• **Activity**
Take the lines below beginning at the line that has "Event-specific additions to" and stopping after the line that has "HMC Fairground |", and print them exactly as they are, with no other lines.

• **Record excerpts**
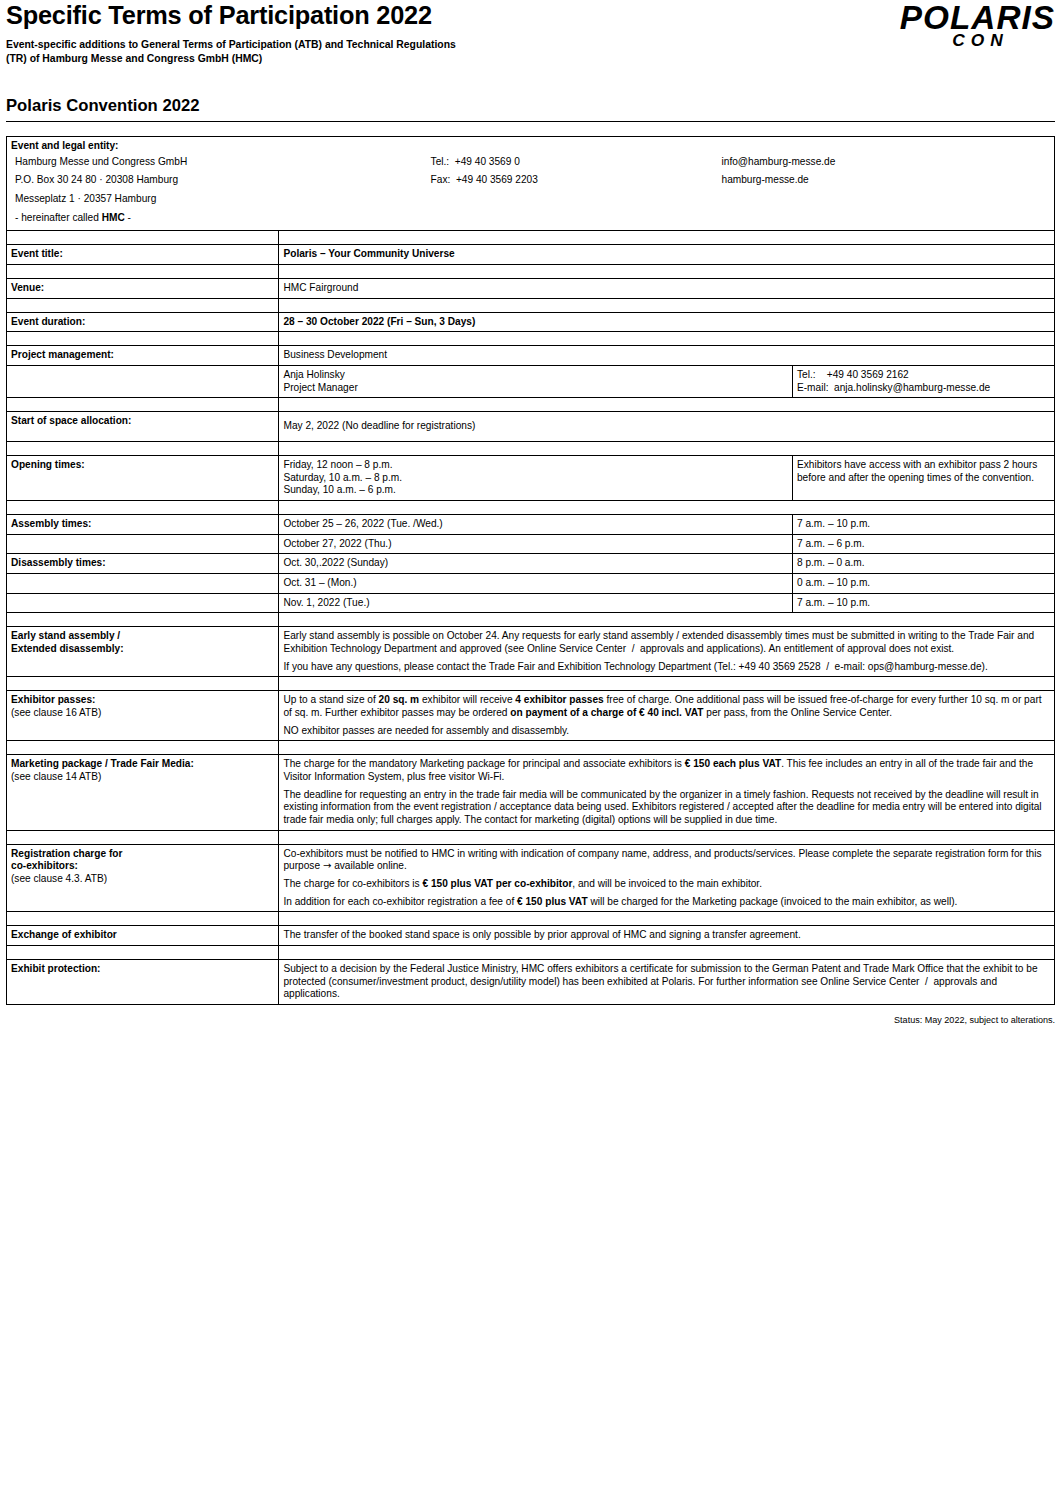Specific Terms of Participation 2022
Event-specific additions to General Terms of Participation (ATB) and Technical Regulations
(TR) of Hamburg Messe and Congress GmbH (HMC)
POLARIS CON
Polaris Convention 2022
| Event and legal entity: / Hamburg Messe und Congress GmbH / Tel.: +49 40 3569 0 / info@hamburg-messe.de / / P.O. Box 30 24 80 · 20308 Hamburg / Fax: +49 40 3569 2203 / hamburg-messe.de / / Messeplatz 1 · 20357 Hamburg / / / / - hereinafter called HMC - / / / |
| Event title: | Polaris – Your Community Universe |
| Venue: | HMC Fairground |
| Event duration: | 28 – 30 October 2022 (Fri – Sun, 3 Days) |
| Project management: | Business Development |
| | Anja Holinsky Project Manager | Tel.: +49 40 3569 2162 E-mail: anja.holinsky@hamburg-messe.de |
| Start of space allocation: | May 2, 2022 (No deadline for registrations) |
| Opening times: | Friday, 12 noon – 8 p.m. Saturday, 10 a.m. – 8 p.m. Sunday, 10 a.m. – 6 p.m. | Exhibitors have access with an exhibitor pass 2 hours before and after the opening times of the convention. |
| Assembly times: | October 25 – 26, 2022 (Tue. /Wed.) | 7 a.m. – 10 p.m. |
| | October 27, 2022 (Thu.) | 7 a.m. – 6 p.m. |
| Disassembly times: | Oct. 30,.2022 (Sunday) | 8 p.m. – 0 a.m. |
| | Oct. 31 – (Mon.) | 0 a.m. – 10 p.m. |
| | Nov. 1, 2022 (Tue.) | 7 a.m. – 10 p.m. |
| Early stand assembly / Extended disassembly: | Early stand assembly is possible on October 24. Any requests for early stand assembly / extended disassembly times must be submitted in writing to the Trade Fair and Exhibition Technology Department and approved (see Online Service Center / approvals and applications). An entitlement of approval does not exist. If you have any questions, please contact the Trade Fair and Exhibition Technology Department (Tel.: +49 40 3569 2528 / e-mail: ops@hamburg-messe.de). |
| Exhibitor passes: (see clause 16 ATB) | Up to a stand size of 20 sq. m exhibitor will receive 4 exhibitor passes free of charge. One additional pass will be issued free-of-charge for every further 10 sq. m or part of sq. m. Further exhibitor passes may be ordered on payment of a charge of € 40 incl. VAT per pass, from the Online Service Center. NO exhibitor passes are needed for assembly and disassembly. |
| Marketing package / Trade Fair Media: (see clause 14 ATB) | The charge for the mandatory Marketing package for principal and associate exhibitors is € 150 each plus VAT . This fee includes an entry in all of the trade fair and the Visitor Information System, plus free visitor Wi-Fi. The deadline for requesting an entry in the trade fair media will be communicated by the organizer in a timely fashion. Requests not received by the deadline will result in existing information from the event registration / acceptance data being used. Exhibitors registered / accepted after the deadline for media entry will be entered into digital trade fair media only; full charges apply. The contact for marketing (digital) options will be supplied in due time. |
| Registration charge for co-exhibitors: (see clause 4.3. ATB) | Co-exhibitors must be notified to HMC in writing with indication of company name, address, and products/services. Please complete the separate registration form for this purpose → available online. The charge for co-exhibitors is € 150 plus VAT per co-exhibitor , and will be invoiced to the main exhibitor. In addition for each co-exhibitor registration a fee of € 150 plus VAT will be charged for the Marketing package (invoiced to the main exhibitor, as well). |
| Exchange of exhibitor | The transfer of the booked stand space is only possible by prior approval of HMC and signing a transfer agreement. |
| Exhibit protection: | Subject to a decision by the Federal Justice Ministry, HMC offers exhibitors a certificate for submission to the German Patent and Trade Mark Office that the exhibit to be protected (consumer/investment product, design/utility model) has been exhibited at Polaris. For further information see Online Service Center / approvals and applications. |
Status: May 2022, subject to alterations.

• **Response**
Event-specific additions to General Terms of Participation (ATB) and Technical Regulations
(TR) of Hamburg Messe and Congress GmbH (HMC)
POLARIS CON
Polaris Convention 2022
| Event and legal entity: / Hamburg Messe und Congress GmbH / Tel.: +49 40 3569 0 / info@hamburg-messe.de / / P.O. Box 30 24 80 · 20308 Hamburg / Fax: +49 40 3569 2203 / hamburg-messe.de / / Messeplatz 1 · 20357 Hamburg / / / / - hereinafter called HMC - / / / |
| Event title: | Polaris – Your Community Universe |
| Venue: | HMC Fairground |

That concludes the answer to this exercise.